LOS ANGELES – Temperance and Seeley are the couple we took for granted. We knew they were meant to be together before they did, beamed when they finally gave in to the inevitable, celebrated milestones with them — and then slowly let them drift out of our lives.
Now it's too late. Well, almost too late.
Tuesday evening, the married couple will officially move on when "Bones" — one of the 20 longest-running dramas in network history — airs its series finale.
Despite a 12-year run, Fox's most durable procedural is going out with about as much fanfare as you'd give a goldfish on its second birthday. No retrospective special. No final laps on the talk-show circuit. No commemorative edition from Entertainment Weekly.
On a recent episode of "Billy on the Street," truTV's hilarious series in which New Yorkers are accosted with obscure pop culture references, host Billy Eichner spent four minutes trying to find "Bones" fans to share in his mock dismay over the show's cancellation — with little success.
Emily Deschanel was flattered.
"I thought it was hilarious," said the actress, whose portrayal of Temperance "Bones" Brennan was overshadowed ages ago by little sister Zooey Deschanel's "adorkable" star turn on "New Girl." "It was so fun that he included us, even if we were the butt of the joke. Some people are passionate about the show and others have no idea what it is, which is kind of awesome. Half the people I encounter when I go grocery shopping and stuff don't know who I am, which is nice."

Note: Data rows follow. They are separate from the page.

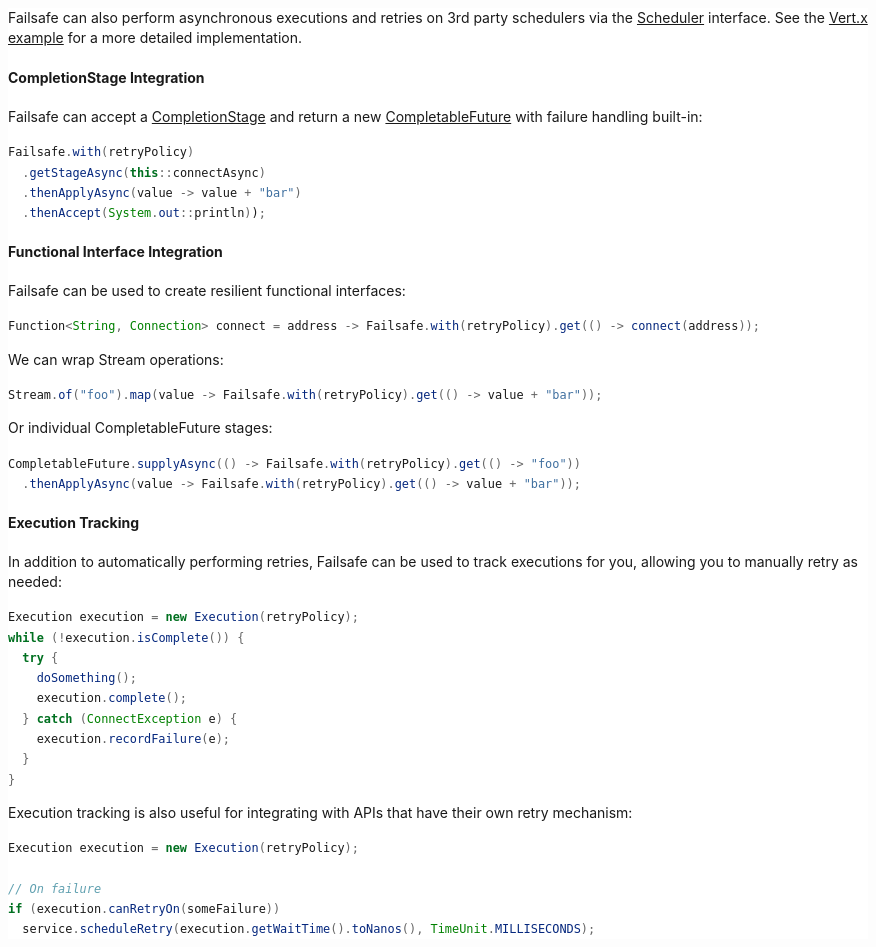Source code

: Failsafe can also perform asynchronous executions and retries on 3rd party schedulers via the [Scheduler] interface. See the [Vert.x example][Vert.x] for a more detailed implementation.

#### CompletionStage Integration

Failsafe can accept a [CompletionStage] and return a new [CompletableFuture] with failure handling built-in:

```java
Failsafe.with(retryPolicy)
  .getStageAsync(this::connectAsync)
  .thenApplyAsync(value -> value + "bar")
  .thenAccept(System.out::println));
```

#### Functional Interface Integration

Failsafe can be used to create resilient functional interfaces:

```java
Function<String, Connection> connect = address -> Failsafe.with(retryPolicy).get(() -> connect(address));
```

We can wrap Stream operations:

```java
Stream.of("foo").map(value -> Failsafe.with(retryPolicy).get(() -> value + "bar"));
```

Or individual CompletableFuture stages:

```java
CompletableFuture.supplyAsync(() -> Failsafe.with(retryPolicy).get(() -> "foo"))
  .thenApplyAsync(value -> Failsafe.with(retryPolicy).get(() -> value + "bar"));
```

#### Execution Tracking

In addition to automatically performing retries, Failsafe can be used to track executions for you, allowing you to manually retry as needed:

```java
Execution execution = new Execution(retryPolicy);
while (!execution.isComplete()) {
  try {
    doSomething();
    execution.complete();
  } catch (ConnectException e) {
    execution.recordFailure(e);
  }
}
```

Execution tracking is also useful for integrating with APIs that have their own retry mechanism:

```java
Execution execution = new Execution(retryPolicy);

// On failure
if (execution.canRetryOn(someFailure))
  service.scheduleRetry(execution.getWaitTime().toNanos(), TimeUnit.MILLISECONDS);
```


[policies]: #failure-policies
[backoff]: http://jodah.net/failsafe/javadoc/net/jodah/failsafe/RetryPolicy.html#withBackoff-long-long-java.time.temporal.ChronoUnit-
[computed-delay]: http://jodah.net/failsafe/javadoc/net/jodah/failsafe/RetryPolicy.html#withDelay-net.jodah.failsafe.function.DelayFunction-
[computed-delay-breaker]: http://jodah.net/failsafe/javadoc/net/jodah/failsafe/CircuitBreaker.html#withDelay-net.jodah.failsafe.function.DelayFunction-
[abort-retries]: http://jodah.net/failsafe/javadoc/net/jodah/failsafe/RetryPolicy.html#abortOn-java.lang.Class...-
[max-retries]: http://jodah.net/failsafe/javadoc/net/jodah/failsafe/RetryPolicy.html#withMaxRetries-int-
[max-attempts]: http://jodah.net/failsafe/javadoc/net/jodah/failsafe/RetryPolicy.html#withMaxAttempts-int-
[max-duration]: http://jodah.net/failsafe/javadoc/net/jodah/failsafe/RetryPolicy.html#withMaxDuration-java.time.Duration-
[jitter-duration]: http://jodah.net/failsafe/javadoc/net/jodah/failsafe/RetryPolicy.html#withJitter-java.time.Duration-
[jitter-factor]: http://jodah.net/failsafe/javadoc/net/jodah/failsafe/RetryPolicy.html#withJitter-double-
[timeout]: http://jodah.net/failsafe/javadoc/net/jodah/failsafe/CircuitBreaker.html#withTimeout-java.time.Duration-
[runAsyncExecution]: http://jodah.net/failsafe/javadoc/net/jodah/failsafe/FailsafeExecutor.html#runAsyncExecution-net.jodah.failsafe.function.AsyncRunnable-
[getAsyncExecution]: http://jodah.net/failsafe/javadoc/net/jodah/failsafe/FailsafeExecutor.html#getAsyncExecution-net.jodah.failsafe.function.AsyncSupplier-
[futureAsyncExecution]: http://jodah.net/failsafe/javadoc/net/jodah/failsafe/FailsafeExecutor.html#futureAsyncExecution-net.jodah.failsafe.function.AsyncSupplier-
[retries-exceeded]: http://jodah.net/failsafe/javadoc/net/jodah/failsafe/FailsafeConfig.html#onRetriesExceeded-net.jodah.failsafe.function.CheckedBiConsumer-
[breaker-success-count]: http://jodah.net/failsafe/javadoc/net/jodah/failsafe/CircuitBreaker.html#getSuccessCount--
[breaker-failure-count]: http://jodah.net/failsafe/javadoc/net/jodah/failsafe/CircuitBreaker.html#getFailureCount--
[policy-executor-impls]: https://github.com/jhalterman/failsafe/tree/master/src/main/java/net/jodah/failsafe/internal/executor
[FailsafeExecutor]: http://jodah.net/failsafe/javadoc/net/jodah/failsafe/FailsafeExecutor.html
[Policy]: http://jodah.net/failsafe/javadoc/net/jodah/failsafe/Policy.html
[FailurePolicy]: http://jodah.net/failsafe/javadoc/net/jodah/failsafe/FailurePolicy.html
[RetryPolicy]: http://jodah.net/failsafe/javadoc/net/jodah/failsafe/RetryPolicy.html
[CircuitBreaker]: http://jodah.net/failsafe/javadoc/net/jodah/failsafe/CircuitBreaker.html
[Fallback]: http://jodah.net/failsafe/javadoc/net/jodah/failsafe/Fallback.html
[PolicyExecutor]: http://jodah.net/failsafe/javadoc/net/jodah/failsafe/PolicyExecutor.html
[ExecutionContext]: http://jodah.net/failsafe/javadoc/net/jodah/failsafe/ExecutionContext.html
[Execution]: http://jodah.net/failsafe/javadoc/net/jodah/failsafe/Execution
[AsyncExecution]: http://jodah.net/failsafe/javadoc/net/jodah/failsafe/AsyncExecution
[Scheduler]: http://jodah.net/failsafe/javadoc/net/jodah/failsafe/util/concurrent/Scheduler.html
[ForkJoinPool]: https://docs.oracle.com/javase/8/docs/api/java/util/concurrent/ForkJoinPool.html
[common-pool]: https://docs.oracle.com/javase/8/docs/api/java/util/concurrent/ForkJoinPool.html#commonPool--
[CompletableFuture]: https://docs.oracle.com/javase/8/docs/api/java/util/concurrent/CompletableFuture.html
[CompletionStage]: https://docs.oracle.com/javase/8/docs/api/java/util/concurrent/CompletionStage.html 
[ScheduledExecutorService]: https://docs.oracle.com/javase/8/docs/api/java/util/concurrent/ScheduledExecutorService.html
[ExecutorService]: https://docs.oracle.com/javase/8/docs/api/java/util/concurrent/ExecutorService.html
[RxJava]: https://github.com/jhalterman/failsafe/blob/master/src/test/java/net/jodah/failsafe/examples/RxJavaExample.java
[Vert.x]: https://github.com/jhalterman/failsafe/blob/master/src/test/java/net/jodah/failsafe/examples/VertxExample.java
[fail-fast]: https://en.wikipedia.org/wiki/Fail-fast
[fowler-circuit-breaker]: http://martinfowler.com/bliki/CircuitBreaker.html
[maven]: https://maven-badges.herokuapp.com/maven-central/net.jodah/failsafe
[whos-using]: https://github.com/jhalterman/failsafe/wiki/Who's-Using-Failsafe
[gitter]: https://gitter.im/jhalterman/failsafe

For the uninitiated — or forgetful — we first met Brennan in 2005 as an emotionally distant but savvy forensics anthropologist, recruited by FBI Special Agent Seeley Booth (David Boreanaz) to aid in the case of the week. Some 250 corpses later, the pair have gotten married, had two kids and, as of last week, withstood a terrorist explosion that destroyed much of their crime-fighting lab and, possibly, some of Brennan's brain cells.